Exercise prompt ▸ Output the data below exactly. Leave nothing out.
Input material Block Start
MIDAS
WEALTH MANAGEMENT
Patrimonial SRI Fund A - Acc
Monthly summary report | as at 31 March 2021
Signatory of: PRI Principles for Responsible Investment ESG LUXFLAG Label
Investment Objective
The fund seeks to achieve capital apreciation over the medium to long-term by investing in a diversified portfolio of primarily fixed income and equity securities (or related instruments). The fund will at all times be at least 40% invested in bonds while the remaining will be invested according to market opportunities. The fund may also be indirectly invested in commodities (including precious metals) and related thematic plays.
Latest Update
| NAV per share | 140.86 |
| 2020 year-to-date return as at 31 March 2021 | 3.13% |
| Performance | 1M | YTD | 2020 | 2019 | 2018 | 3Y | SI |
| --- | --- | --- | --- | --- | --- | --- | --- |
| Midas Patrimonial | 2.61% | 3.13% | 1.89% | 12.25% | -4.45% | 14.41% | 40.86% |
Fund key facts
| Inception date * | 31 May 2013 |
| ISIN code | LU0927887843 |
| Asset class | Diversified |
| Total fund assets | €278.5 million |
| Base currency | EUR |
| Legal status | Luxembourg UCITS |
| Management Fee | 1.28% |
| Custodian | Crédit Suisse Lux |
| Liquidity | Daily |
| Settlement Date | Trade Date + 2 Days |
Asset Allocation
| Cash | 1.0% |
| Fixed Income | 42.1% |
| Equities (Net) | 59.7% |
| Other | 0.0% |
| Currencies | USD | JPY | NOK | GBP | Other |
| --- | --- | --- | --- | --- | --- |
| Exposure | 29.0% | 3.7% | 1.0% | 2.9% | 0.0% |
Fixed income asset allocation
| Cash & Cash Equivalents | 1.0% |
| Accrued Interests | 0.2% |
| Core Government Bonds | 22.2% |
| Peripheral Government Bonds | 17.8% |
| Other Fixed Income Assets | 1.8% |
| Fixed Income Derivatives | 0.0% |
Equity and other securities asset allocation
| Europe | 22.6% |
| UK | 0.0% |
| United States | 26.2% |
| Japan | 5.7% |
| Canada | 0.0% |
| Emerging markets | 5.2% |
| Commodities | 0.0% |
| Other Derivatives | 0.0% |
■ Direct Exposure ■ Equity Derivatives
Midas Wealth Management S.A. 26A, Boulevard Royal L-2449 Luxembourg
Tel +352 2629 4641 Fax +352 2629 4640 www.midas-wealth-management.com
Input material Block End
Worked solution ▸
MIDAS
WEALTH MANAGEMENT
Patrimonial SRI Fund A - Acc
Monthly summary report | as at 31 March 2021
Signatory of: PRI Principles for Responsible Investment ESG LUXFLAG Label
Investment Objective
The fund seeks to achieve capital apreciation over the medium to long-term by investing in a diversified portfolio of primarily fixed income and equity securities (or related instruments). The fund will at all times be at least 40% invested in bonds while the remaining will be invested according to market opportunities. The fund may also be indirectly invested in commodities (including precious metals) and related thematic plays.
Latest Update
| NAV per share | 140.86 |
| 2020 year-to-date return as at 31 March 2021 | 3.13% |
| Performance | 1M | YTD | 2020 | 2019 | 2018 | 3Y | SI |
| --- | --- | --- | --- | --- | --- | --- | --- |
| Midas Patrimonial | 2.61% | 3.13% | 1.89% | 12.25% | -4.45% | 14.41% | 40.86% |
Fund key facts
| Inception date * | 31 May 2013 |
| ISIN code | LU0927887843 |
| Asset class | Diversified |
| Total fund assets | €278.5 million |
| Base currency | EUR |
| Legal status | Luxembourg UCITS |
| Management Fee | 1.28% |
| Custodian | Crédit Suisse Lux |
| Liquidity | Daily |
| Settlement Date | Trade Date + 2 Days |
Asset Allocation
| Cash | 1.0% |
| Fixed Income | 42.1% |
| Equities (Net) | 59.7% |
| Other | 0.0% |
| Currencies | USD | JPY | NOK | GBP | Other |
| --- | --- | --- | --- | --- | --- |
| Exposure | 29.0% | 3.7% | 1.0% | 2.9% | 0.0% |
Fixed income asset allocation
| Cash & Cash Equivalents | 1.0% |
| Accrued Interests | 0.2% |
| Core Government Bonds | 22.2% |
| Peripheral Government Bonds | 17.8% |
| Other Fixed Income Assets | 1.8% |
| Fixed Income Derivatives | 0.0% |
Equity and other securities asset allocation
| Europe | 22.6% |
| UK | 0.0% |
| United States | 26.2% |
| Japan | 5.7% |
| Canada | 0.0% |
| Emerging markets | 5.2% |
| Commodities | 0.0% |
| Other Derivatives | 0.0% |
■ Direct Exposure ■ Equity Derivatives
Midas Wealth Management S.A. 26A, Boulevard Royal L-2449 Luxembourg
Tel +352 2629 4641 Fax +352 2629 4640 www.midas-wealth-management.com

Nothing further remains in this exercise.